▶ _Required actions_
1. From the passage on bicycles below, set down word for word the stretch from "St. Giles’ is" through "the Norman Conquest.".
2. Please extract, unchanged, the stretch of the records from the line that contains "entry: 5 (A)" through the line that contains "Reading: 0.25 (mA)", both of those lines included.

He points out that right now, if you crunch the numbers, the world is experiencing its biggest bicycle boom in history. He adds that bikes and cars can coexist — if urban planning changes.

“On a planet, where 60% of the population is going to be living in cities in the next couple of decades, we really need to do something about the grip that the automobile has on our cities … because it's necessary for the survival of the planet. … In the United States, some 30 to 40,000 people [are] killed every year in automobile accidents.” 

He continues, “For the bicycle and the car to coexist … we’re gonna have to get rid of a lot of cars … reshape our cities such that it becomes much more unpleasant to try and get around the city by car. I think that's something we're going to see more of — if the planet is going to survive and our cities are going to be healthy, habitable places.”

Excerpt from "Two Wheel Good: The History and the Mystery of the Bicycle" by Jody Rosen

The Bicycle Window

St. Giles’ is a small parish church that sits on a patch of pleasantly shaded land in the village of Stoke Poges, Buckinghamshire, twenty-five miles west of London. There has been a house of worship on this site since Saxon times. The oldest part of the church building, its rough-hewn stone tower, dates from the period of the Norman Conquest.

▶ _Input records_
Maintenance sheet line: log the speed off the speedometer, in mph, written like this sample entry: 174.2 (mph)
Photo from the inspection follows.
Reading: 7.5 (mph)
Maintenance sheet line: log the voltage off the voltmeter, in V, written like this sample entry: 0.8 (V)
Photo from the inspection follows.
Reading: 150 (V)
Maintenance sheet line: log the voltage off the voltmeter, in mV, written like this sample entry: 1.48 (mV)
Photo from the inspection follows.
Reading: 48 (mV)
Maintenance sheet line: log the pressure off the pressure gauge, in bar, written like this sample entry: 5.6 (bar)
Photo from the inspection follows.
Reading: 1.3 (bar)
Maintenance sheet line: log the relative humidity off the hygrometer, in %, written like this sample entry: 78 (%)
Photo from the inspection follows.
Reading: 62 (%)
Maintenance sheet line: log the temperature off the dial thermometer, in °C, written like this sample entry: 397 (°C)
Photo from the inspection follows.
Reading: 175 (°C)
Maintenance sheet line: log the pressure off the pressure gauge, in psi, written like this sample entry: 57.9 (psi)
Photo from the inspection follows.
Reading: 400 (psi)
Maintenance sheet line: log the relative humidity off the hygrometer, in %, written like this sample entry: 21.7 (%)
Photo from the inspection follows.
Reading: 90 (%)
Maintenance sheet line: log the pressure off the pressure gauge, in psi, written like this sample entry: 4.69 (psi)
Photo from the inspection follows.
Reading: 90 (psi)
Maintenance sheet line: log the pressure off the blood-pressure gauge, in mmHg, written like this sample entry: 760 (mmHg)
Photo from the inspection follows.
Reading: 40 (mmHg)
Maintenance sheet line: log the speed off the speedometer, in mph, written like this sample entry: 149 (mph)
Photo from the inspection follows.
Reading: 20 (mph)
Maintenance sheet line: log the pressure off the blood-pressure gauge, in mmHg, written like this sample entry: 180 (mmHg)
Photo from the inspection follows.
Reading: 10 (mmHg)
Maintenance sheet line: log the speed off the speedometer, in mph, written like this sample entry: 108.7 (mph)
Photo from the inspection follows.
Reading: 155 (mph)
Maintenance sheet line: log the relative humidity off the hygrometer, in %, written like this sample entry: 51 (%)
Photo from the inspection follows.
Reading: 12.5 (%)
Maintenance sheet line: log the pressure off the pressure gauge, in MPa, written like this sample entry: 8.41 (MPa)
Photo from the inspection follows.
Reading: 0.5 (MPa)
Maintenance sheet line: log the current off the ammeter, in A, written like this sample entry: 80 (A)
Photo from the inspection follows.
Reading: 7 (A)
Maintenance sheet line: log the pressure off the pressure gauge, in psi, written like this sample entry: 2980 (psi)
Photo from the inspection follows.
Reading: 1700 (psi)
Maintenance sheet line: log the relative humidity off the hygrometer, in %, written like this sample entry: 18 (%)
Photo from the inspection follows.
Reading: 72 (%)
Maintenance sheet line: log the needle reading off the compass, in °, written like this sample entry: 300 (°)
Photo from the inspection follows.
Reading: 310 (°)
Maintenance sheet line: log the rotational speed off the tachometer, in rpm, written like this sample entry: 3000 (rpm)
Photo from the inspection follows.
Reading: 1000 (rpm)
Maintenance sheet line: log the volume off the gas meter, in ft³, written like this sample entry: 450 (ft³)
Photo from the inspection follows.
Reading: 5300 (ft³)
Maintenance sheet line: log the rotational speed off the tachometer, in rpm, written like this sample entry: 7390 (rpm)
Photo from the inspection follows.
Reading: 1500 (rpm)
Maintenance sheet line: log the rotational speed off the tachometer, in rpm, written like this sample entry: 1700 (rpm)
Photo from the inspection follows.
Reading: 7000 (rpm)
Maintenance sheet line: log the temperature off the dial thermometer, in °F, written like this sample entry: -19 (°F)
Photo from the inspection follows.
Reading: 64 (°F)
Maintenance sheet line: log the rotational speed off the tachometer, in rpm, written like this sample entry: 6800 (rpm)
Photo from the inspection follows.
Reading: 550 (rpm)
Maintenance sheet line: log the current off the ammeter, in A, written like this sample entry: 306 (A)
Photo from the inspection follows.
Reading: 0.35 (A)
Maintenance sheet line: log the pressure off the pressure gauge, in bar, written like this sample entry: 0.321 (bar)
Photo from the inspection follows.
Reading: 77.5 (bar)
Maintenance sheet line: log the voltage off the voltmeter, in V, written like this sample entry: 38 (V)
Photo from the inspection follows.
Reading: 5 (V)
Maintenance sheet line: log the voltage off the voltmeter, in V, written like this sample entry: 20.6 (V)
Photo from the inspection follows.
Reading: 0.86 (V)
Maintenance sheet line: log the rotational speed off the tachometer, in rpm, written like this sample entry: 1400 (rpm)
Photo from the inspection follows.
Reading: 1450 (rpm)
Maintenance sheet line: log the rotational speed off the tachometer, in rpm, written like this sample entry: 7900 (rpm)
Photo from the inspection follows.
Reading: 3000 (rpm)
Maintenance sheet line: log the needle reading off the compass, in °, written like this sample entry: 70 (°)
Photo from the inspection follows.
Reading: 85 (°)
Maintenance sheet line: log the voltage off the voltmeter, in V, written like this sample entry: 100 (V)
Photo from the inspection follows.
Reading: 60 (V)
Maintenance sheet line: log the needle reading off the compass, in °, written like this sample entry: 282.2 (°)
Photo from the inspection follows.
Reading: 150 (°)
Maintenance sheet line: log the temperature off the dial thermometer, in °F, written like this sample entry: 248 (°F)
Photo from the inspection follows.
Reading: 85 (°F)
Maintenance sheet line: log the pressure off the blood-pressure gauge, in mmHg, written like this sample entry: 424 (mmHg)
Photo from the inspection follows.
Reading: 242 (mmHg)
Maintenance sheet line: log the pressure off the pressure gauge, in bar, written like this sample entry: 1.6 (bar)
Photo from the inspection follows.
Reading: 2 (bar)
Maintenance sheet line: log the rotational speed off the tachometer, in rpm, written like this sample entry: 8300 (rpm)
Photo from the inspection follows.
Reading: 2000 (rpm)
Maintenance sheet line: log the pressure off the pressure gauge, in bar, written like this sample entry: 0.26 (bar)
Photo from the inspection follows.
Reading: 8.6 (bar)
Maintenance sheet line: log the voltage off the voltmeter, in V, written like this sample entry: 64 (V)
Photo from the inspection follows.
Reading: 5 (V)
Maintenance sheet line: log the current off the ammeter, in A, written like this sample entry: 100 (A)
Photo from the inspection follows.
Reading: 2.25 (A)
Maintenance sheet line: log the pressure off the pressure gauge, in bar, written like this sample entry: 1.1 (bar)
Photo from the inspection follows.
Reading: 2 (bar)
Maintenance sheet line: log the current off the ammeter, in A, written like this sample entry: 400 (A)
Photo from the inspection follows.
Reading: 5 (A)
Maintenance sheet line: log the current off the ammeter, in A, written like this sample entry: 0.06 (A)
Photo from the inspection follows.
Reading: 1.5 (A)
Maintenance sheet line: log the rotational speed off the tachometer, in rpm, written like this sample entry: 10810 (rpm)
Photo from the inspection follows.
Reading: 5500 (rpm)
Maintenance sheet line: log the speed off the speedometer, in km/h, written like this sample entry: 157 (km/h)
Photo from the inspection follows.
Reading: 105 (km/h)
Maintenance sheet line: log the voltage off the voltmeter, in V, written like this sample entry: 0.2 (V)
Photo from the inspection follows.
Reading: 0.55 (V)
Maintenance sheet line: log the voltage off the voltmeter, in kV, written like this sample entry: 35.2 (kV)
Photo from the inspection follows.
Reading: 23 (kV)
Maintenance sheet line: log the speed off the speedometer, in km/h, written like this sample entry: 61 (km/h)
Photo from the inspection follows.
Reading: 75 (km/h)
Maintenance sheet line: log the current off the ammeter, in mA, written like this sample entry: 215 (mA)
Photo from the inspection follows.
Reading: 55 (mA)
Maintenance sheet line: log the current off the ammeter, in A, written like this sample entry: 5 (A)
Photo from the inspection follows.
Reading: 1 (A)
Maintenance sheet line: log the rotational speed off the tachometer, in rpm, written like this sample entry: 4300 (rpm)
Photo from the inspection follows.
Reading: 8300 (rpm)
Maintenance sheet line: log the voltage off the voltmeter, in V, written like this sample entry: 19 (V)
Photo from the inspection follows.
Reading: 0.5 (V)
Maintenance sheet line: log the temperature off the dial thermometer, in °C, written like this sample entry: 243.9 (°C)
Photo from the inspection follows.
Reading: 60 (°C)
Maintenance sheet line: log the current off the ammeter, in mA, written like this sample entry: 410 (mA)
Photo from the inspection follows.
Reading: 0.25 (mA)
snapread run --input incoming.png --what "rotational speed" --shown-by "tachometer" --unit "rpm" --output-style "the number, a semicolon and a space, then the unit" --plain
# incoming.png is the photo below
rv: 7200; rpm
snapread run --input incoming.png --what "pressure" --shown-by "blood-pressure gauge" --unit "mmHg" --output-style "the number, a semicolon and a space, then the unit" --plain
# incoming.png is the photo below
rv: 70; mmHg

▶ _Response list_
1.
St. Giles’ is a small parish church that sits on a patch of pleasantly shaded land in the village of Stoke Poges, Buckinghamshire, twenty-five miles west of London. There has been a house of worship on this site since Saxon times. The oldest part of the church building, its rough-hewn stone tower, dates from the period of the Norman Conquest.

2.
Maintenance sheet line: log the current off the ammeter, in A, written like this sample entry: 5 (A)
Photo from the inspection follows.
Reading: 1 (A)
Maintenance sheet line: log the rotational speed off the tachometer, in rpm, written like this sample entry: 4300 (rpm)
Photo from the inspection follows.
Reading: 8300 (rpm)
Maintenance sheet line: log the voltage off the voltmeter, in V, written like this sample entry: 19 (V)
Photo from the inspection follows.
Reading: 0.5 (V)
Maintenance sheet line: log the temperature off the dial thermometer, in °C, written like this sample entry: 243.9 (°C)
Photo from the inspection follows.
Reading: 60 (°C)
Maintenance sheet line: log the current off the ammeter, in mA, written like this sample entry: 410 (mA)
Photo from the inspection follows.
Reading: 0.25 (mA)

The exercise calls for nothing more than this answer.